Short task A = In the guide to WJEC GCSE maths in Wales, since what year has WJEC been setting examinations in Wales?
Short task B = Write the next part of the guide to WJEC GCSE maths in Wales, picking up after its last sentence.
═══ Passage shown
WJEC GCSE Maths in Wales: What Parents Need to Know
If your child is at school in Wales, their GCSE maths works differently from everything you read about online. Most revision websites, YouTube channels, and parent guides are written for England. They assume one maths GCSE, two tiers, and 9–1 grading. None of that applies to your child.
In Wales, your child takes two separate maths GCSEs, chooses from three tiers instead of two, and is graded A*–G rather than 9–1. The exam board is WJEC (Welsh Joint Education Committee, or CBAC in Welsh), and it is regulated by Qualifications Wales, not Ofqual. This guide covers everything parents in Wales need to know about the WJEC GCSE maths qualification.
What Is WJEC?
WJEC (Welsh Joint Education Committee) is the exam board for Wales. It is based in Cardiff and has been setting examinations in Wales since 1948. Unlike AQA, Edexcel, and OCR, which operate under Ofqual in England, WJEC is regulated by Qualifications Wales. This means the Welsh government, not the English Department for Education, determines what is taught and how it is assessed.
WJEC also operates a brand called Eduqas, which offers qualifications in England under Ofqual regulation. These are different qualifications. If your child is at school in Wales, they sit WJEC. If they are at school in England, they sit Eduqas. This distinction matters enormously for past papers, revision resources, and grading.
WJEC GCSE qualifications (under the WJEC label) can only be sat in Wales. They are not available in England. The content, exam structure, and grading system all differ from English GCSEs. If you have recently moved to Wales from England, or have family comparing grades across the border, this guide will help you understand the differences.
Two Separate Maths GCSEs
This is the single biggest difference between Wales and England. Since the 2016/17 academic year, students in Wales take two separate maths GCSEs, not one. They receive two separate grades on their results slip. In England, Scotland, and Northern Ireland, there is only one maths GCSE.
GCSE Mathematics – Numeracy
The first qualification is GCSE Mathematics – Numeracy (QiW approval: C00/0720/5). This focuses on the mathematics your child needs for everyday life, the world of work, and other general curriculum areas. Think of it as applied, real-world maths: budgeting, interpreting data, understanding percentages in context, measuring and estimating.
The Numeracy GCSE is not easier than the Mathematics GCSE. It tests mathematical skills in realistic contexts, which many students actually find harder because they must interpret the situation before they can decide which maths to use. Questions are typically word-heavy and require reading comprehension alongside mathematical ability.
══════
═══ Information given
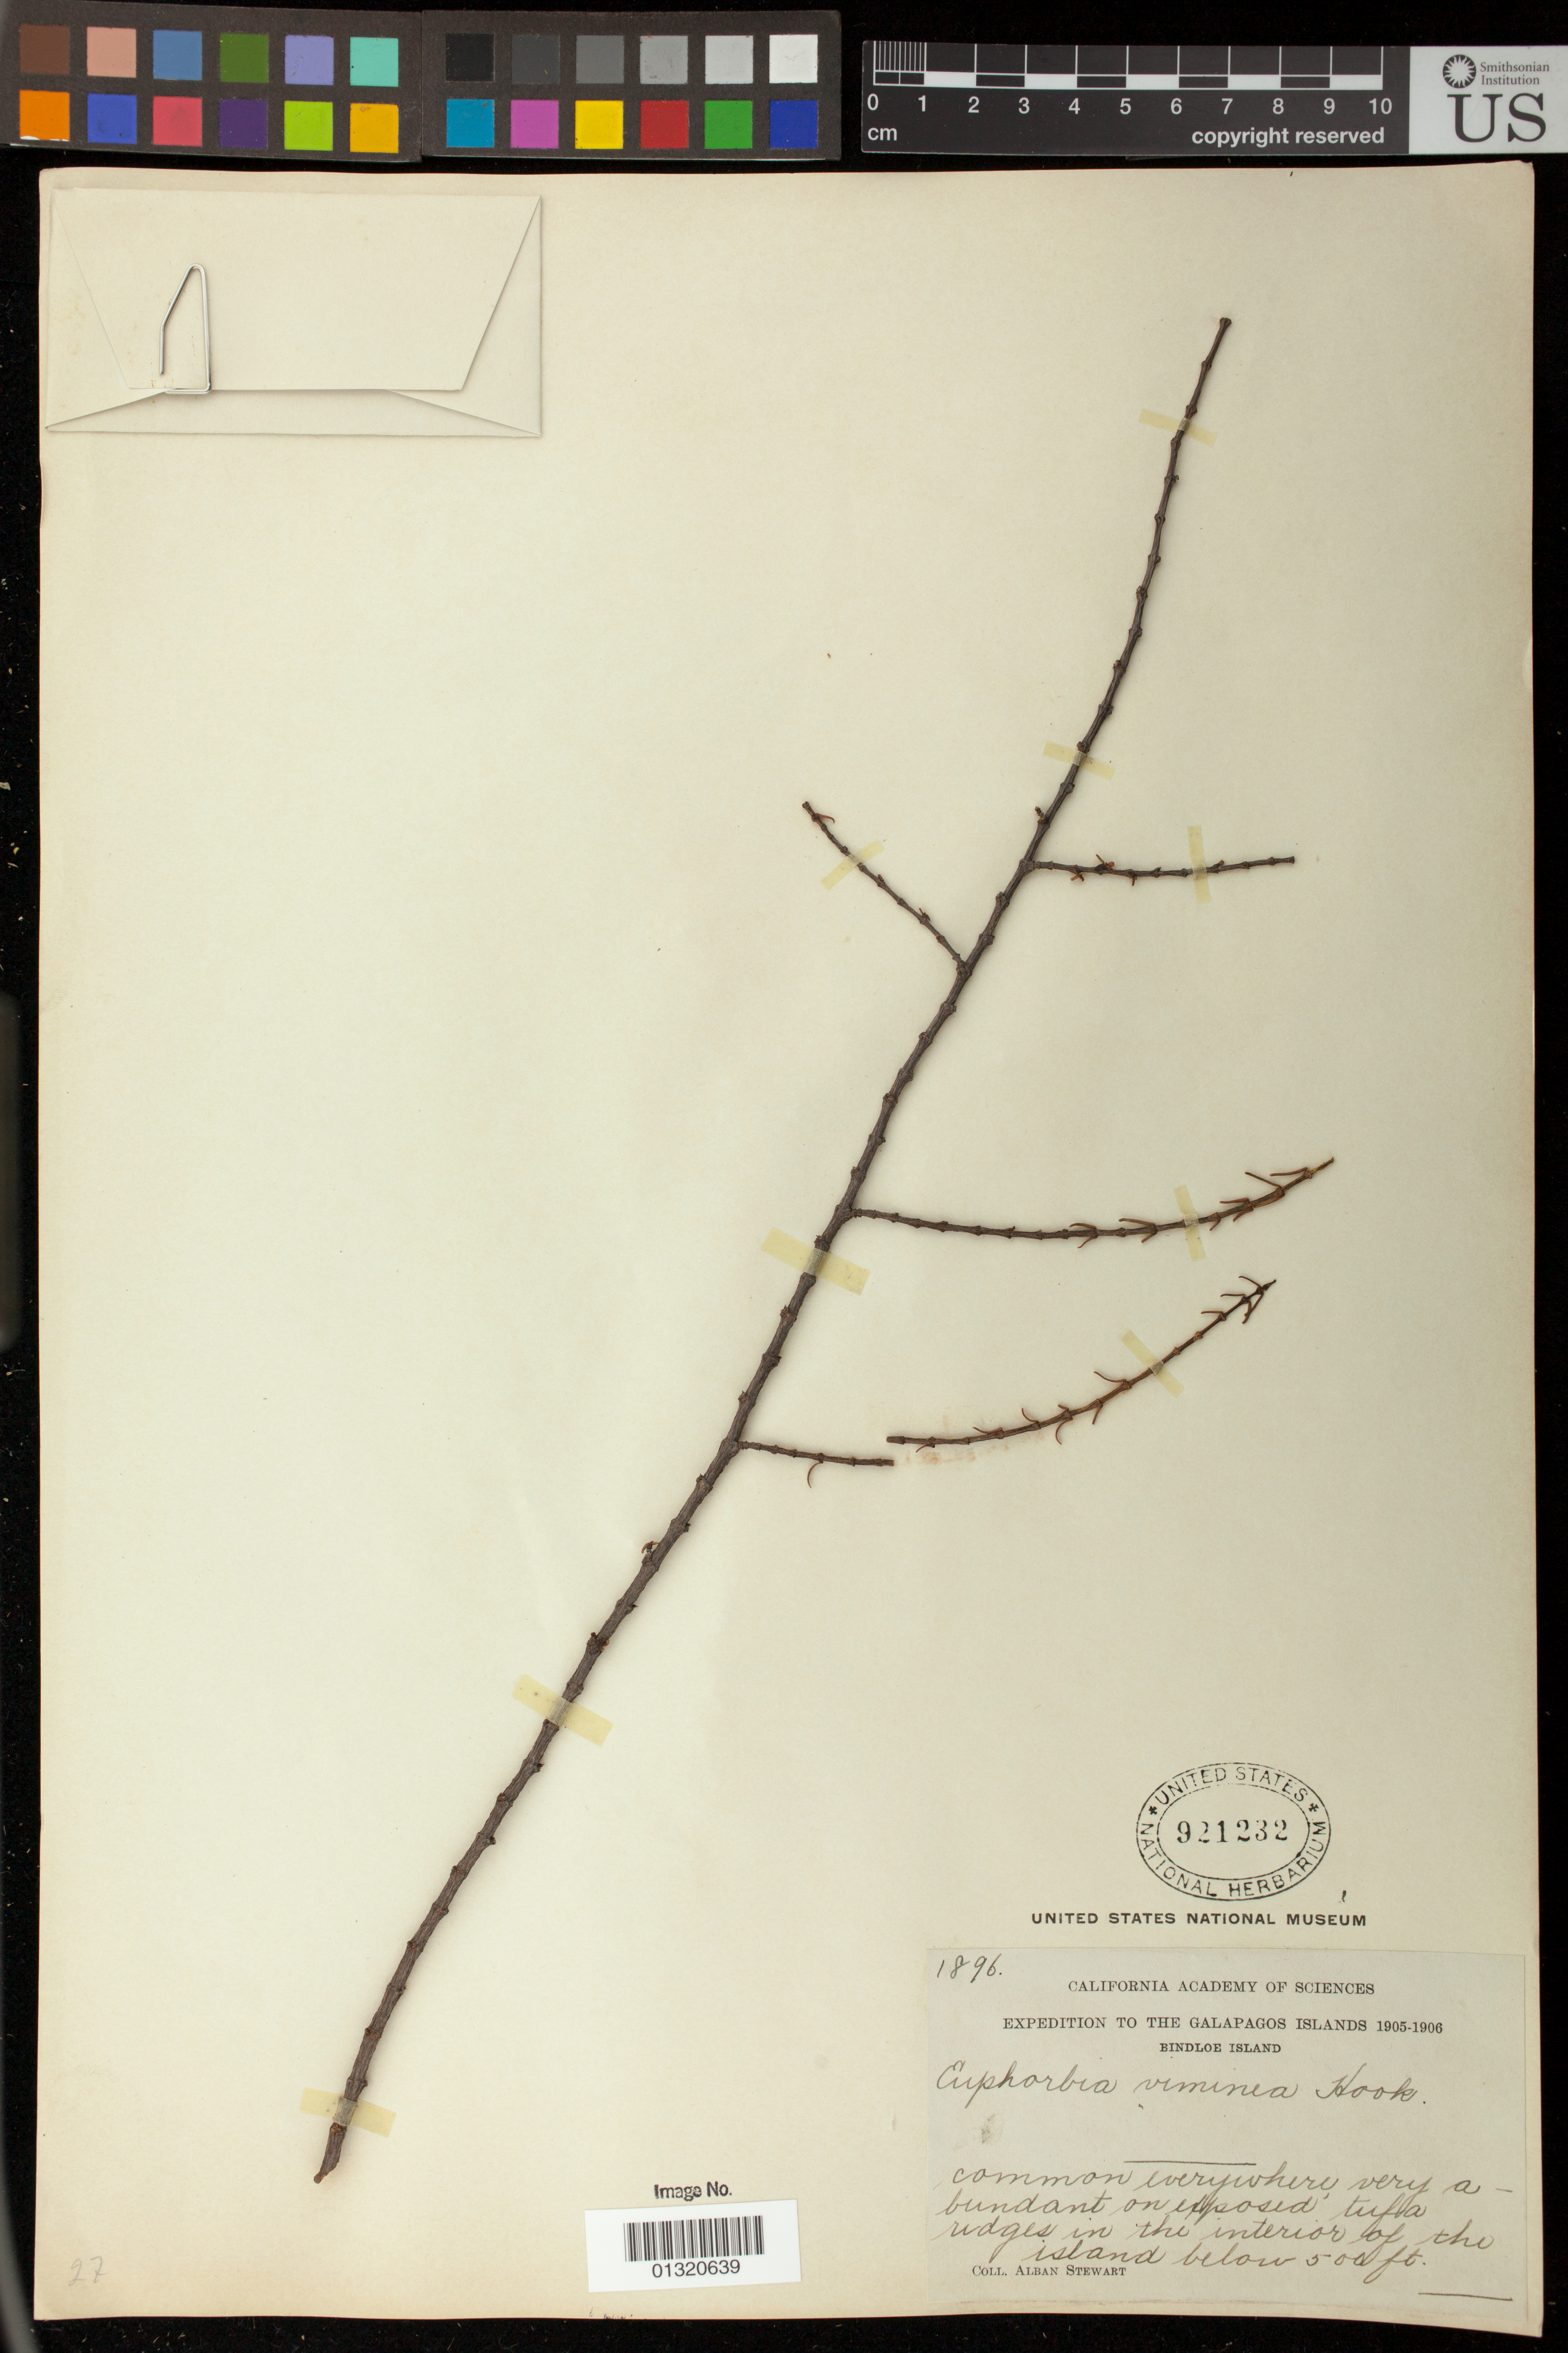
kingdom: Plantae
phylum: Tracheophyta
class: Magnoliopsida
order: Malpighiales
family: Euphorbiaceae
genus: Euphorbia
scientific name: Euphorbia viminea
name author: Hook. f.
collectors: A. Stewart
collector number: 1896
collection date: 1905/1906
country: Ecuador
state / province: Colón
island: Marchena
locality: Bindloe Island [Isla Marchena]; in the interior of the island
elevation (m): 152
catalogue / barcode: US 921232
══════
Task answer A = Since 1948.

Task answer B =
GCSE Mathematics
The second qualification is GCSE Mathematics (QiW approval: C00/0720/4). This extends to aspects of mathematics needed for progression to scientific, technical, or further mathematical study. It covers more abstract, pure mathematics: algebra manipulation, geometric proof, trigonometry, and formal mathematical reasoning.
Critically, the Mathematics GCSE assumes knowledge of the Numeracy content. It builds on top of it. This means your child cannot neglect the Numeracy topics when revising for the Mathematics paper, because that foundational content is assumed.
A common mistake is for students to focus all their revision on the Mathematics GCSE because it feels “more important”. Both GCSEs count. Both appear on your child's results. Employers and colleges in Wales look at both grades. The Numeracy paper is not a warm-up. It is a full GCSE in its own right, and many students find the applied, contextual questions harder than the pure maths.
Three Tiers: Unique to Wales
In England, GCSE maths has two tiers: Foundation and Higher. In Wales, there are three: Foundation, Intermediate, and Higher. This three-tier system applies to both the Numeracy and the Mathematics GCSE.
Foundation Tier
- •Grades available: D, E, F, G
- •Designed for students working at the lower end of the ability range
- •Cannot achieve above a D
- •Questions are more structured and guided
Intermediate Tier
- •Grades available: B, C, D, E
- •The middle tier, covering the widest ability range
- •Cannot achieve above a B
- •Overlaps with both Foundation (D–E) and Higher (B–C)
Higher Tier
- •Grades available: A*, A, B, C
- •Required for the top grades
- •Risks a U if performance falls below C level
- •Includes the most demanding content
The overlapping grade ranges are the key feature. A student on Intermediate tier can achieve a B at best. If they are aiming for an A, they must be on Higher tier. But Higher tier risks a U (ungraded) if they perform below C level. The three-tier system gives schools more flexibility to enter students at a level where they can demonstrate their ability without undue risk.
The WJEC specification uses text formatting to distinguish tier content. Standard text represents Foundation tier content. Underlined text represents additional Intermediate tier content. Bold text represents additional Higher tier content. Each higher tier includes all the content below it.
The three-tier system means the tier decision is more nuanced than in England. If your child is consistently scoring C grades in class, they could sit either Intermediate (where C is comfortable) or Higher (where C is the minimum). The risk profiles are different. On Intermediate, they cannot get above a B even with a perfect performance. On Higher, they could achieve an A but risk a U if they underperform. Have a direct conversation with their teacher.
A*–G Grading: How It Compares to 9–1
The Welsh government chose not to adopt the 9–1 grading system used in England since 2017. Wales retained the A*–G letter grades. This is a deliberate policy decision by Qualifications Wales, not an oversight. It means your child's GCSE maths results will show letter grades, while their counterparts across the border receive numbers.
This can cause confusion when comparing results with family or friends in England, or when applying to universities that primarily see 9–1 grades. Here is the rough equivalence.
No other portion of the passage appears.